I read this book over the last week and I advise anyone to have a read. Over the past few decades, many of the ideas of the far left have found new homes on the right. Lenin believed that it was in conditions of catastrophic upheaval that humanity advances most rapidly and the idea that economic progress can be achieved through the devastation of entire societies has been a key part of the neo-liberal cult of the free market.

Soviet-style economies left an inheritance of human and ecological devastation, while neo-liberal policies have had results that are not radically dissimilar in many countries. Yet, while the Marxist faith in central planning is now confined to a few dingy sects, a quasi-religious belief in free markets continues to shape the policies of governments.

Many writers have pointed to the havoc and ruin that have accompanied the imposition of free markets across the world. Whether in Africa, Asia, Latin America or post-communist Europe, policies of wholesale privatisation and structural adjustment have led to declining economic activity and social dislocation on a massive scale. Anyone who has watched a country lurch from one crisis to another as the bureaucrats of the IMF impose cut after cut in pursuit of the holy grail of stabilisation will recognise the process Naomi Klein describes in her latest and most important book to date.

In Argentina not long before the economic collapse of 2002, the government was struggling to implement an IMF diktat to roll back public spending at a time when the economy was already rapidly contracting. The result was predictable and the country was plunged into a depression, with calamitous consequences in terms of poverty and social breakdown.

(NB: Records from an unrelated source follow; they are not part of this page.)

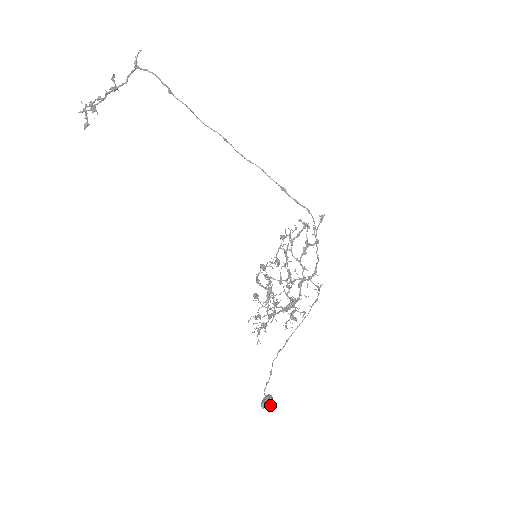
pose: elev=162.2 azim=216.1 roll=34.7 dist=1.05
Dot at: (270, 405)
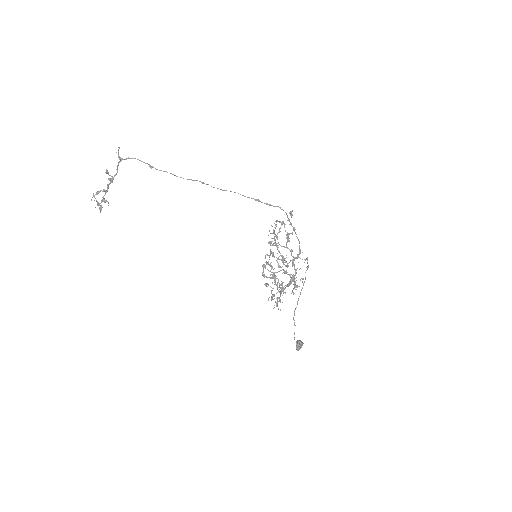
Dot at: occluded
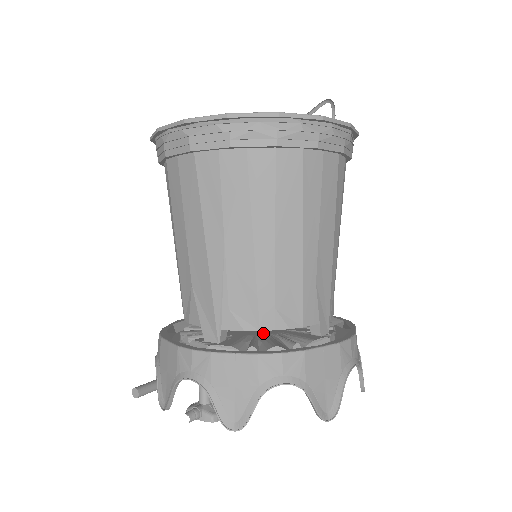
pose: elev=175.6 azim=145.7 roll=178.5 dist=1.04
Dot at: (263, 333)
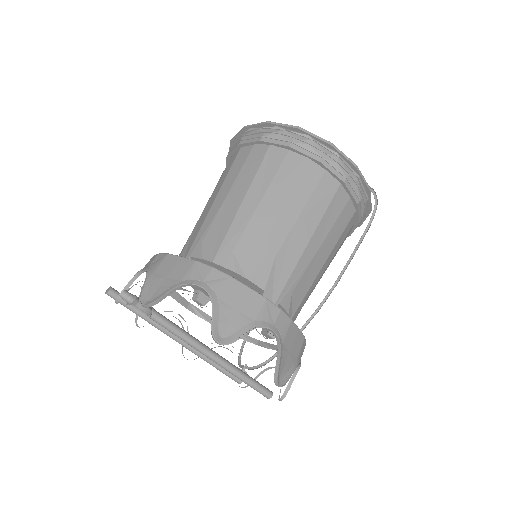
Dot at: occluded
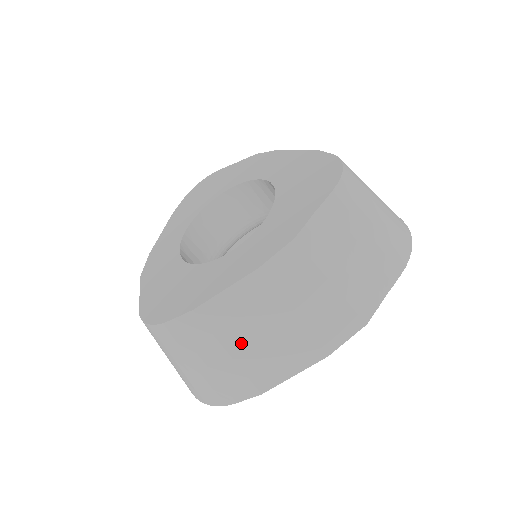
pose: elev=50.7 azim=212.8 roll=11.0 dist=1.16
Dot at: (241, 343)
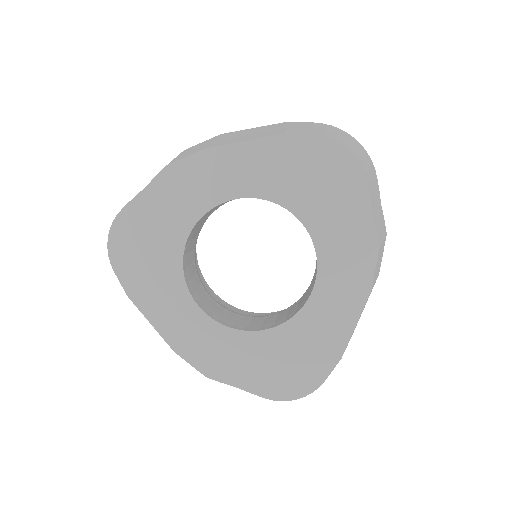
Dot at: occluded
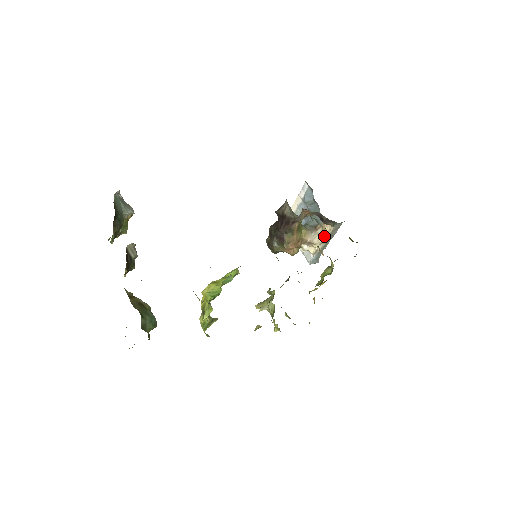
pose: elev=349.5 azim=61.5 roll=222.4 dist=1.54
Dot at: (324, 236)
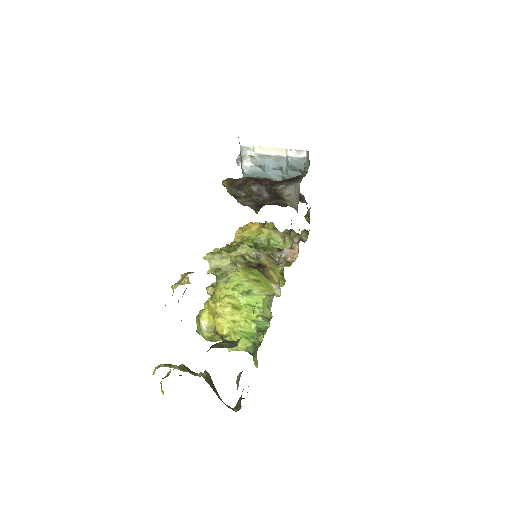
Dot at: occluded
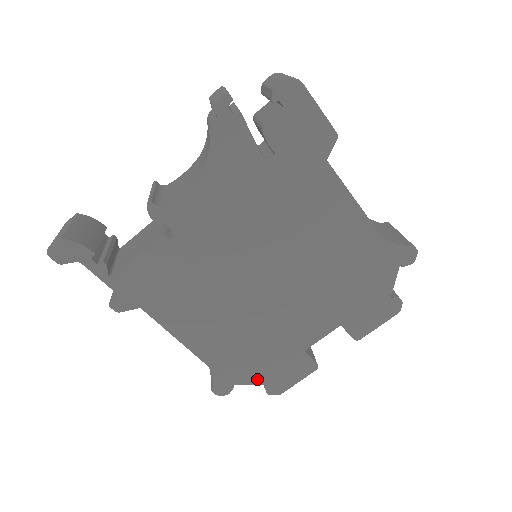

Klein believes that neo-liberalism belongs among "the closed, fundamentalist doctrines that cannot co-exist with other belief-systems . . . The world as it is must be erased to make way for their purist invention. Rooted in biblical fantasies of great floods and great fires, it is a logic that leads ineluctably towards violence."

As Klein sees it, the social breakdowns that have accompanied neo-liberal economic policies are not the result of incompetence or mismanagement. They are integral to the free-market project, which can only advance against a background of disasters. At times, writing in a populist vein that echoes her first book No Logo, published seven years ago, Klein seems to suggest that these disasters are manufactured as part of a deliberate policy framed by corporations with hidden influence in government.